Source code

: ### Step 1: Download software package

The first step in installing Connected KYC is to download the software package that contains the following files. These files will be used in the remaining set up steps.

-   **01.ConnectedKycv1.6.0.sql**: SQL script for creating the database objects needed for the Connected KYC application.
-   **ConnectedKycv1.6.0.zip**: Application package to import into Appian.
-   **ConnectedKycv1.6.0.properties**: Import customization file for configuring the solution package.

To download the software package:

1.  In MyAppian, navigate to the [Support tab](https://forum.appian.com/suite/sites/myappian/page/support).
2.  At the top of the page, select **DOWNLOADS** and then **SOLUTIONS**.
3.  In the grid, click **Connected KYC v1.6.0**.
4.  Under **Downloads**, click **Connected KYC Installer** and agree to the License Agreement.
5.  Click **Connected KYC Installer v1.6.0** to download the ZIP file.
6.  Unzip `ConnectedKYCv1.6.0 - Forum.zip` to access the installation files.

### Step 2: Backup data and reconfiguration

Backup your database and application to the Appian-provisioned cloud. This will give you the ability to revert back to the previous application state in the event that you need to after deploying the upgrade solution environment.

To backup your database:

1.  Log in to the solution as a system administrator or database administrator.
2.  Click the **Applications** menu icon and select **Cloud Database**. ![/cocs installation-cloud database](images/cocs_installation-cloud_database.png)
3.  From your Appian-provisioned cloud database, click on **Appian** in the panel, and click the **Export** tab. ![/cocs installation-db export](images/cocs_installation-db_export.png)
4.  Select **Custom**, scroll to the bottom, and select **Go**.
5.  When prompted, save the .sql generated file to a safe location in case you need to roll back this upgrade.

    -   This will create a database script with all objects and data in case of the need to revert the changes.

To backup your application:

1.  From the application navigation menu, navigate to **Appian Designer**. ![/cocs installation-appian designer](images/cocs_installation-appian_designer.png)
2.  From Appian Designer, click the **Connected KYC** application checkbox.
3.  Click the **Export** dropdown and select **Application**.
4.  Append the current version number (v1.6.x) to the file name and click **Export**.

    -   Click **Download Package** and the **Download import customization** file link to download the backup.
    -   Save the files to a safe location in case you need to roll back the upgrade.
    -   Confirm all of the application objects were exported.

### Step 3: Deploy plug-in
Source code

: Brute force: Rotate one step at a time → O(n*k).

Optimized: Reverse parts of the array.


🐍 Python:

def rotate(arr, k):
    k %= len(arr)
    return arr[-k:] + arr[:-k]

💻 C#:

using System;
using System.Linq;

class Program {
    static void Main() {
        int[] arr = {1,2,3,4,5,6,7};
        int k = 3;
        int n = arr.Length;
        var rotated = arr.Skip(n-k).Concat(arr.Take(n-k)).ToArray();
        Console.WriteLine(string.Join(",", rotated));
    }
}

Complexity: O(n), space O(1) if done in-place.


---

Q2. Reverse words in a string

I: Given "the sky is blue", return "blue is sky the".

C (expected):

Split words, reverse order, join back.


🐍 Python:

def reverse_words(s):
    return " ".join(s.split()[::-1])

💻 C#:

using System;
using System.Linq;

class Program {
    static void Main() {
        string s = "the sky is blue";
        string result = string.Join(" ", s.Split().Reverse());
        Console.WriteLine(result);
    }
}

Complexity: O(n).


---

----------

■ EXERCISE GOAL: Return all lines from the material that contain "objects".

■ ANSWER:
-   **01.ConnectedKycv1.6.0.sql**: SQL script for creating the database objects needed for the Connected KYC application.
    -   This will create a database script with all objects and data in case of the need to revert the changes.
    -   Confirm all of the application objects were exported.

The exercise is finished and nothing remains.